- PROBLEM REQUIREMENTS
Please swap "pose" for "view" wherever it occurs in the items below, and reproduce every line otherwise unchanged.

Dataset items
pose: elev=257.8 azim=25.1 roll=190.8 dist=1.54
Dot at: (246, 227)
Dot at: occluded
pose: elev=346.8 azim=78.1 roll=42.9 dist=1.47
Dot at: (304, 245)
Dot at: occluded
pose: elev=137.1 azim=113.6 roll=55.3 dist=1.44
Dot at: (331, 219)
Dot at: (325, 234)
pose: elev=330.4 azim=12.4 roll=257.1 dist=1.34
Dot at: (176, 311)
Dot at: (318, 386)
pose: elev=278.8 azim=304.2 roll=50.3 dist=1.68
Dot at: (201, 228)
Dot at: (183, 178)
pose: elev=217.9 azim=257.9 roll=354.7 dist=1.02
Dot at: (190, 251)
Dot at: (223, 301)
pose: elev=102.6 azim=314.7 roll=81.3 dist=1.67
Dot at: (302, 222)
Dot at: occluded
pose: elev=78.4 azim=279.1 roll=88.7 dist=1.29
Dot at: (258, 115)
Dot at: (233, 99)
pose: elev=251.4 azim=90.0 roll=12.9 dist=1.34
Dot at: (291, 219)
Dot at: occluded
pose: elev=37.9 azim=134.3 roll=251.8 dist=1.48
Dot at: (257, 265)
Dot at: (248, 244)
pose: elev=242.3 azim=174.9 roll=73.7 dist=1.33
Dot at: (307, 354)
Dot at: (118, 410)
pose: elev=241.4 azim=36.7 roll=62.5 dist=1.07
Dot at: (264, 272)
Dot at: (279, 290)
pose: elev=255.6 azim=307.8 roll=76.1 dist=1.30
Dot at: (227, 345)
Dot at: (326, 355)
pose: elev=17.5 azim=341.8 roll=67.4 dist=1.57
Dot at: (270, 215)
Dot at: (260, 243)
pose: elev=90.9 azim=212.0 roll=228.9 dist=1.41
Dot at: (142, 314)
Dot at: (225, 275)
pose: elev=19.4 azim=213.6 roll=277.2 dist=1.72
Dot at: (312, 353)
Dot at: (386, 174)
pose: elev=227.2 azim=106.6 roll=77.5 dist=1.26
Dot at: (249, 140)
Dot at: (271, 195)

- SOLUTION BELOW
view: elev=257.8 azim=25.1 roll=190.8 dist=1.54
Dot at: (246, 227)
Dot at: occluded
view: elev=346.8 azim=78.1 roll=42.9 dist=1.47
Dot at: (304, 245)
Dot at: occluded
view: elev=137.1 azim=113.6 roll=55.3 dist=1.44
Dot at: (331, 219)
Dot at: (325, 234)
view: elev=330.4 azim=12.4 roll=257.1 dist=1.34
Dot at: (176, 311)
Dot at: (318, 386)
view: elev=278.8 azim=304.2 roll=50.3 dist=1.68
Dot at: (201, 228)
Dot at: (183, 178)
view: elev=217.9 azim=257.9 roll=354.7 dist=1.02
Dot at: (190, 251)
Dot at: (223, 301)
view: elev=102.6 azim=314.7 roll=81.3 dist=1.67
Dot at: (302, 222)
Dot at: occluded
view: elev=78.4 azim=279.1 roll=88.7 dist=1.29
Dot at: (258, 115)
Dot at: (233, 99)
view: elev=251.4 azim=90.0 roll=12.9 dist=1.34
Dot at: (291, 219)
Dot at: occluded
view: elev=37.9 azim=134.3 roll=251.8 dist=1.48
Dot at: (257, 265)
Dot at: (248, 244)
view: elev=242.3 azim=174.9 roll=73.7 dist=1.33
Dot at: (307, 354)
Dot at: (118, 410)
view: elev=241.4 azim=36.7 roll=62.5 dist=1.07
Dot at: (264, 272)
Dot at: (279, 290)
view: elev=255.6 azim=307.8 roll=76.1 dist=1.30
Dot at: (227, 345)
Dot at: (326, 355)
view: elev=17.5 azim=341.8 roll=67.4 dist=1.57
Dot at: (270, 215)
Dot at: (260, 243)
view: elev=90.9 azim=212.0 roll=228.9 dist=1.41
Dot at: (142, 314)
Dot at: (225, 275)
view: elev=19.4 azim=213.6 roll=277.2 dist=1.72
Dot at: (312, 353)
Dot at: (386, 174)
view: elev=227.2 azim=106.6 roll=77.5 dist=1.26
Dot at: (249, 140)
Dot at: (271, 195)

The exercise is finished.